Young journalists should begin, not rebel against the newspaper revolution
I just can't take it anymore.
It seems like most of the young journalists I meet (some still in school, others just graduated) are rebelling against rather than leading the revolution to make news media successfull in the future.
Why?!?!?!
This article on HigherEd.com discusses how schools are lagging behind the real world of media: less college newspapers than professional newspapers have Web sites, students are not taught what they are expected to know when graduating and so on...
And, in talking with older journalists, they don't get it.
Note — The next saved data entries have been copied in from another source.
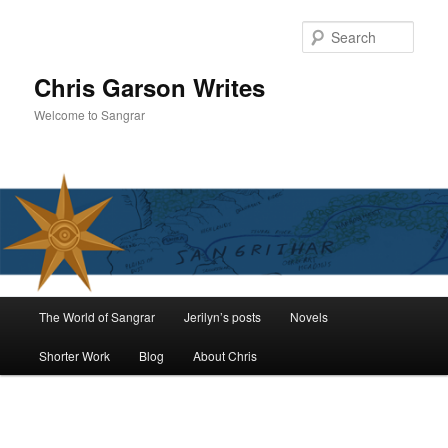
Skip
to
Sear
primary
content
Chris Garson Writes
Welcome to Sangrar
Main
The World of Sangrar
Jerilyn’s posts
Novels
menu
Shorter Work
Blog
About Chris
Almost always they talk about how the older newspaper folks are faced with relearning how to work online and how young journalists are lucky because they know how to work online.
NOT TRUE!Look around your newsroom: how many of the young journalists know how to post their stories, photos, graphics, interactive Flash projects, related stories, etc. to the web? How many young journalists even know how to use the web better than their old editors?
I recently was job shadowed by six different high school students. One student said her newspaper at school had a Web site and another was working on starting one - but both said they were relying on one non-journalism web braniac to actually build and run the Web site.
Come on guys! We need professors to get off their butts and teach new media and new job skills, we need students to not focus on how to be a reporter in 1970 and instead 2010 (when they'll likely graduate) and we need those of us who recently graduated to find a way ourselves (management won't always do it for us) of learning how to lead in this internet-journalism revolution!